“Euthanasia” is one of many euphemisms that have managed to stick in the moral mud of our late modern world. The current sense dates from the 18th century. Before that, the word had meant only “a gentle and easy death.” The Enlightenment extension of this, to the implication that such a death could be chosen, replaced God’s with man’s will. The concept emerged with the pantomime Roman stoicism of the French Revolution, the cult of the “noble suicide.”
As Peggy Noonan quotes the poet Keats, we have now long had a constituency “half in love with ease-ful death”, and today it is no longer half. By now we have reached post-modernity, and the word “euthanasia” stands in for “judicial murder.” The euthanasiacs want the right not only to arrange their own easeful deaths but to arrange them also for the defenseless inconvenient among their families and friends.
It is just a word. But as George Orwell said, people who murder the language will finally murder other human beings. And this is exactly what is illustrated in the history of the word euthanasia. The case of Terri Schiavo, a rare one in which media attention could be welcomed, made plain to huge numbers, not only in the United States but quite around the world, what it had come down to. And the United States is a jurisdiction with nothing to match the right-to-die legislation of contemporary Europe. Not only in crazy Holland, but increasingly across the continent, it is now possible to put down the elderly infirm, the malformed young, and the depressed of all ages, with little less risk of legal intervention than to put down cats and dogs.

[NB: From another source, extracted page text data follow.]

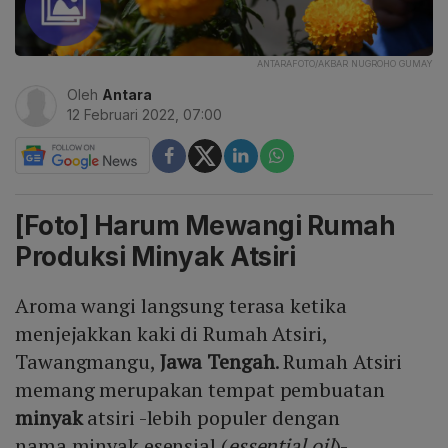
ANTARAFOTO/AKBAR NUGROHO GUMAY
Oleh
Antara
12 Februari 2022, 07:00
[Foto] Harum Mewangi Rumah
Produksi Minyak Atsiri
Aroma wangi langsung terasa ketika
menjejakkan kaki di Rumah Atsiri,
Tawangmangu,
Jawa Tengah
. Rumah Atsiri
memang merupakan tempat pembuatan
minyak
atsiri -lebih populer dengan
nama minyak esensial (
essential oil
)-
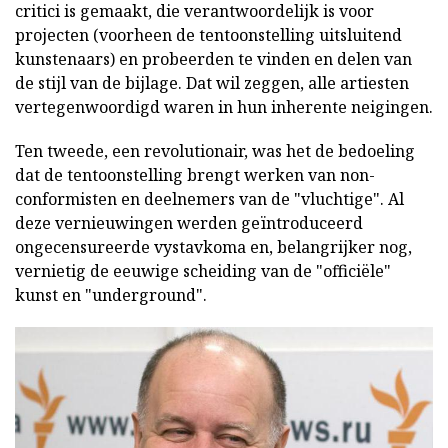
critici is gemaakt, die verantwoordelijk is voor
projecten (voorheen de tentoonstelling uitsluitend
kunstenaars) en probeerden te vinden en delen van
de stijl van de bijlage. Dat wil zeggen, alle artiesten
vertegenwoordigd waren in hun inherente neigingen.
Ten tweede, een revolutionair, was het de bedoeling
dat de tentoonstelling brengt werken van non-
conformisten en deelnemers van de "vluchtige". Al
deze vernieuwingen werden geïntroduceerd
ongecensureerde vystavkoma en, belangrijker nog,
vernietig de eeuwige scheiding van de "officiële"
kunst en "underground".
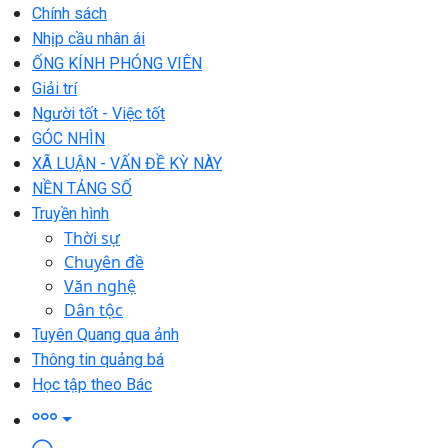
Chính sách
Nhịp cầu nhân ái
ỐNG KÍNH PHÓNG VIÊN
Giải trí
Người tốt - Việc tốt
GÓC NHÌN
XÃ LUẬN - VẤN ĐỀ KỲ NÀY
NỀN TẢNG SỐ
Truyền hình
Thời sự
Chuyên đề
Văn nghệ
Dân tộc
Tuyên Quang qua ảnh
Thông tin quảng bá
Học tập theo Bác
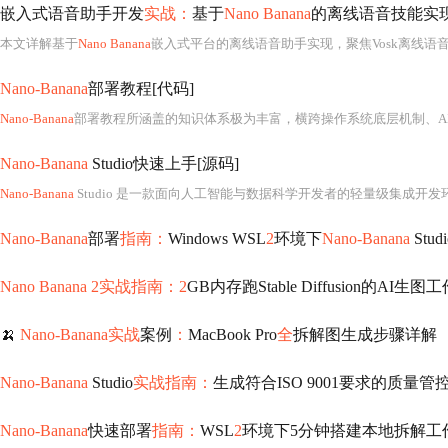
嵌入式语音助手开发
实战：
基于
Nano Banana
的离线语音技能实
本文详解基于
Nano Banana
嵌入式平台的离线语音助手实现，聚焦Vosk离线语音识别、唤醒词引擎（Porcupine/Snowboy）集成、音频前端处理（AEC/
Nano-Banana
部署教程[代码]
Nano-Banana
部署教程所涵盖的知识体系极为丰富，横跨操作系统底层机制、AI工程化落地、跨平台开发协
Nano-Banana
Studio快速上手[源码]
Nano-Banana
Studio 是一款面向人工智能与数据科学开发者的轻量级集成开发环境（IDE）或代码辅助框架，其设计目标在于降低
Nano-Banana
部署
指南：
Windows WSL
2
环境下
Nano-Banana
Stu
Nano Banana 2实战指南：2
GB内存跑Stable Diffusion的AI生图
🍌
Nano-Banana实战
案例
：
MacBook Pro
全
拆解图生成步骤详解
Nano-Banana
Studio
实战指南：
生成符合ISO 9001要求的质量管
Nano-Banana
快速部署
指南：
WSL
2
环境下5分钟搭建本地拆解工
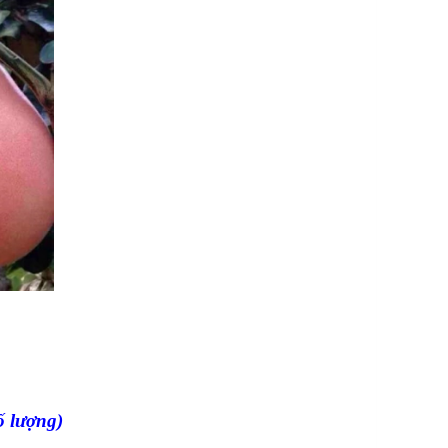
ố lượng)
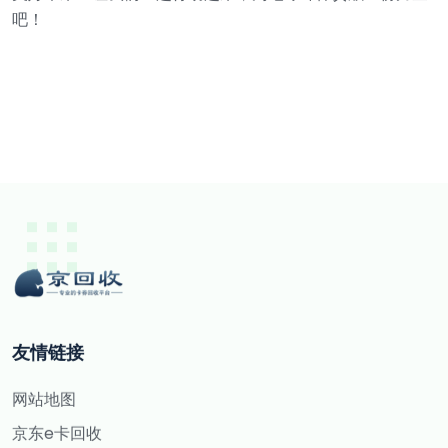
吧！
友情链接
网站地图
京东e卡回收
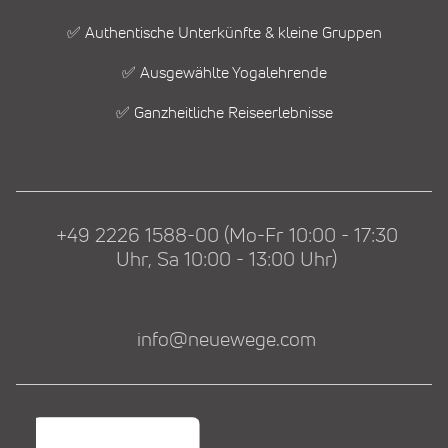
✅ Authentische Unterkünfte & kleine Gruppen
✅ Ausgewählte Yogalehrende
✅ Ganzheitliche Reiseerlebnisse
+49 2226 1588-00 (Mo-Fr 10:00 - 17:30
Uhr, Sa 10:00 - 13:00 Uhr)
info@neuewege.com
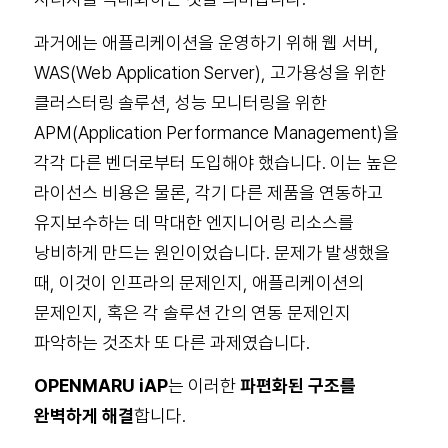
과거에는 애플리케이션을 운영하기 위해 웹 서버,
WAS(Web Application Server), 고가용성을 위한
클러스터링 솔루션, 성능 모니터링을 위한
APM(Application Performance Management)을
각각 다른 벤더로부터 도입해야 했습니다. 이는 높은
라이선스 비용은 물론, 각기 다른 제품을 연동하고
유지보수하는 데 막대한 엔지니어링 리소스를
낭비하게 만드는 원인이었습니다. 문제가 발생했을
때, 이것이 인프라의 문제인지, 애플리케이션의
문제인지, 혹은 각 솔루션 간의 연동 문제인지
파악하는 것조차 또 다른 과제였습니다.
OPENMARU iAP
는 이러한
파편화된 구조를
완벽하게 해결
합니다.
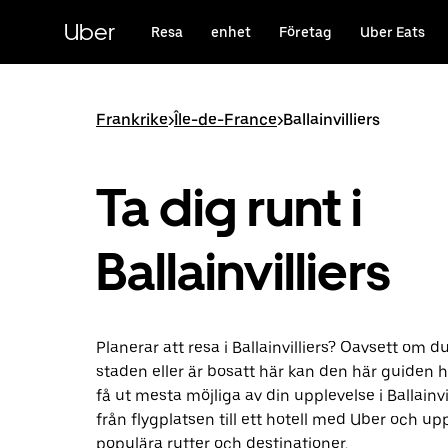
Hoppa
till
Uber
Resa
enhet
Företag
Uber Eats
huvudinnehållet
Frankrike
>
Île-de-France
>
Ballainvilliers
Ta dig runt i
Ballainvilliers
Planerar att resa i Ballainvilliers? Oavsett om 
staden eller är bosatt här kan den här guiden h
få ut mesta möjliga av din upplevelse i Ballainvil
från flygplatsen till ett hotell med Uber och up
populära rutter och destinationer.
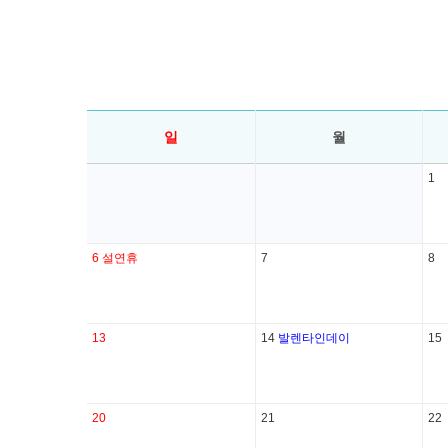
일
월
1
6
설연휴
7
8
13
14
발렌타인데이
15
20
21
22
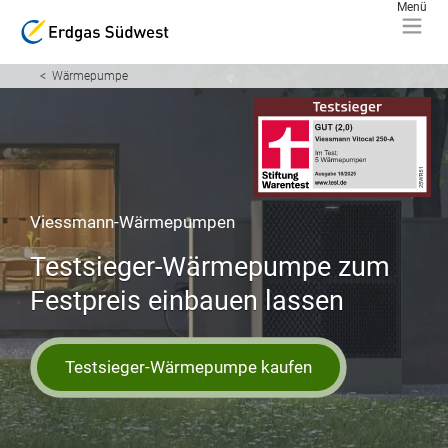
Wärmepumpe
Viessmann-Wärmepumpen
Testsieger-Wärmepumpe zum
Festpreis einbauen lassen
Testsieger-Wärmepumpe kaufen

In the final stage of the legal melodrama over Terri Schiavo, it was President Bush who had the wit to say that we “must always err on the side of life.” This, it became clear, American courts were no longer prepared to do. Not just one court, but one after another, Florida and federal, consistently erred on the side of death. From beginning to end, each construed requests for intervention in the narrowest possible way to prevent real help from reaching an invalid woman. It has been well-said, and well-repeated, that no inmate on death row was so devoid of legal protection as Terri Schiavo in her final ordeal.
Ultimately, a police guard was mounted to prevent anyone from giving her water orally. This tells the whole monstrous story. I have attended the bedside of a man who was dying in similar circumstances, and no “media expert” can tell me that dehydration is a painless process. To the end, my friend, a man as brave as they come, physically pleaded for sponge and ice chips.
“The law is a ass, a idiot,” in the opinion of Dickens’s Mr. Bumble. It was an opinion that could be shared by many millions of helpless onlookers, as the Schiavo case unfolded inexorably through Holy Week, pregnant with symbolism that any true Christian could appreciate. The congressional events of Palm Sunday, the innocent victim, the thirsting for water. The crowds. At the end of which, a loving God took Terri into His care. And once again human justice had been dispensed by the learned and charming Pontius Pilate.
It was not a small and insignificant case, or even a hard case with which to make bad law. It was a case that showed that the whole constitutional order of the United States could now be put, in defiance of public will, in the service of the nihilism and narcissism that are summed in the phrase, “culture of death.”
And the battle continues for our redemption and for the pursuit of justice even in this world—for the right to life. “Thy Kingdom come, Thy will be done, in earth as it is in heaven.”